INSTRUCTION 1
In the article on nonlinear review, what amount do companies spend for every gigabyte that reaches review?
INSTRUCTION 2
The article on nonlinear review says companies and their counsel have spent large amounts of money and time on several actions to find "the proverbial needle in a haystack." List every one of those actions.

EXCERPT
National Law Journal: The rising tide of nonlinear review
Disruptive technology, savvy clients and cost pressures are changing the e-discovery game.
Catherine A. Casey and Alejandra P. Perez, The National Law Journal
January, 2012
Leveraging technological advancements to minimize the cost and maximize the accuracy of human analysis required for large data reviews is the next step in the world of electronic discovery. Rapidly expanding data volumes and skyrocketing costs are driving this evolution. It is increasingly in counsel’s interest to make use of technology to find the most cost-efficient and accurate ways to review large volumes of data.
Service providers, counsel and cost-conscious clients are looking to nonlinear methods for relief from this burgeoning volume of data and the costs associated with it. When used effectively, emerging technologies can create efficiencies in prereview categorization of data, expand the scope of content analysis and accelerate the speed and accuracy of review. Rather than a one-size-fits-all approach to e-discovery, there is now a spectrum of alternative technologies and processes that can be tailored to the case at hand.
The exponential growth of electronically stored information (ESI) during the past decade has forced organizations to reevaluate how e-discovery is handled. Rather than focusing their efforts on the merits of a case, companies and their counsel have been forced to spend exorbitant amounts of money and time to preserve, collect, identify and produce the proverbial needle in a haystack from first megabytes, terabytes and now petabytes of data.
ESI has been doubling or tripling every 18 to 24 months and 85 percent resides in business domains. International Data Corp. estimated that 1.8 zettabytes (1.8 trillion gigabytes), contained within 500 quadrillion files, would be created and replicated in 2011. This means, as of today, there are more bits of ESI than there are stars in the known universe. See John Gantz & David Reinsel, “Extracting Value from Chaos” (2011). http://idcdocserv.com/1142. This tidal wave of data and the cost associated with it is driving innovations in nonlinear review.
On average, companies allocate 70 percent of their legal budgets to litigation, and in 2010 that meant more than $1 million for half of the companies surveyed. See Fulbright & Jaworski, “Third Annual Litigation Trends Survey Findings” (2006) and “Seventh Annual Litigation Trends Survey Findings” (2010). Discovery accounts for 50 percent of these litigation costs and up to 90 percent for the cases in the most expensive 5 percent of cases. See Nicola Faith Sharpe, “Corporate Cooperation Through Cost Sharing,” 16 Mich. Telecomm. Tech. L. Rev. 109 (2009). For every gigabyte that matriculates to review, companies are spending $18,750. Given that the average employee’s e-mail contains 25 gigabytes of data, there is a potential risk of $468,750 per custodian in a discovery request. See Enterprise Strategy Group & Gartner, “Mapping Technology and Vendors to the Electronic Discovery Reference Model” (November 2007), http://www.gartner.com/id=543108.

Stored items

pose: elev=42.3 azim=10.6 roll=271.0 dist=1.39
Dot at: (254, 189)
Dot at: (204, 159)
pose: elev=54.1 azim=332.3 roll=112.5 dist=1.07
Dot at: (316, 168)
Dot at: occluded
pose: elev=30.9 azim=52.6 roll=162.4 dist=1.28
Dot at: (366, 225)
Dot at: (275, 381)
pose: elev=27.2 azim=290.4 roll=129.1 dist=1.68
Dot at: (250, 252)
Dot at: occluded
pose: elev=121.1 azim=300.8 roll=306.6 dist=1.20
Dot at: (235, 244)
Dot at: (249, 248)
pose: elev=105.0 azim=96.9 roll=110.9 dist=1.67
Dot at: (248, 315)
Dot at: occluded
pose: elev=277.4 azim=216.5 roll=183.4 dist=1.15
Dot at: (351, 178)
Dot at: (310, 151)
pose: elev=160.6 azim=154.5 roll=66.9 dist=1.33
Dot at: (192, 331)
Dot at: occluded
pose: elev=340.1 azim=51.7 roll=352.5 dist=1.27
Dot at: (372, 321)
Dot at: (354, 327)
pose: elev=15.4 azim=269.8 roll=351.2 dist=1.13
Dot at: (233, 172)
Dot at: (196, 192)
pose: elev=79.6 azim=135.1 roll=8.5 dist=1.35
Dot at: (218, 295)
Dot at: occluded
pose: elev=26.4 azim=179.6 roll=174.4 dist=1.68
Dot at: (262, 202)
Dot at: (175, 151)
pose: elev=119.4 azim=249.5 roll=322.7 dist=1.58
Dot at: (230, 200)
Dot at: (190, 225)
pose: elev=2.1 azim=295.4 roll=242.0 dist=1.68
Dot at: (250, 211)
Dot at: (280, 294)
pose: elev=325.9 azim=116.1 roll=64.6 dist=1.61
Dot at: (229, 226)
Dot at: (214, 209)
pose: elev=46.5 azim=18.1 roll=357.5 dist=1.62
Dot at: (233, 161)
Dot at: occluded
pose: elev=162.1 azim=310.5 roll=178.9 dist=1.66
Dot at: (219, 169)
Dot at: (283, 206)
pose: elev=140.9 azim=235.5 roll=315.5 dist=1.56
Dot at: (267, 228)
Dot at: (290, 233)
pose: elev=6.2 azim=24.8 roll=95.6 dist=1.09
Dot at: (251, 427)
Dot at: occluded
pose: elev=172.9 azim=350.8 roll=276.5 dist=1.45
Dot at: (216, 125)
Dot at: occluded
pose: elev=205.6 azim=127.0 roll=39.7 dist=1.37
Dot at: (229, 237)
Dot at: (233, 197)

ANSWER 1
$18,750

ANSWER 2
Preserve, collect, identify, produce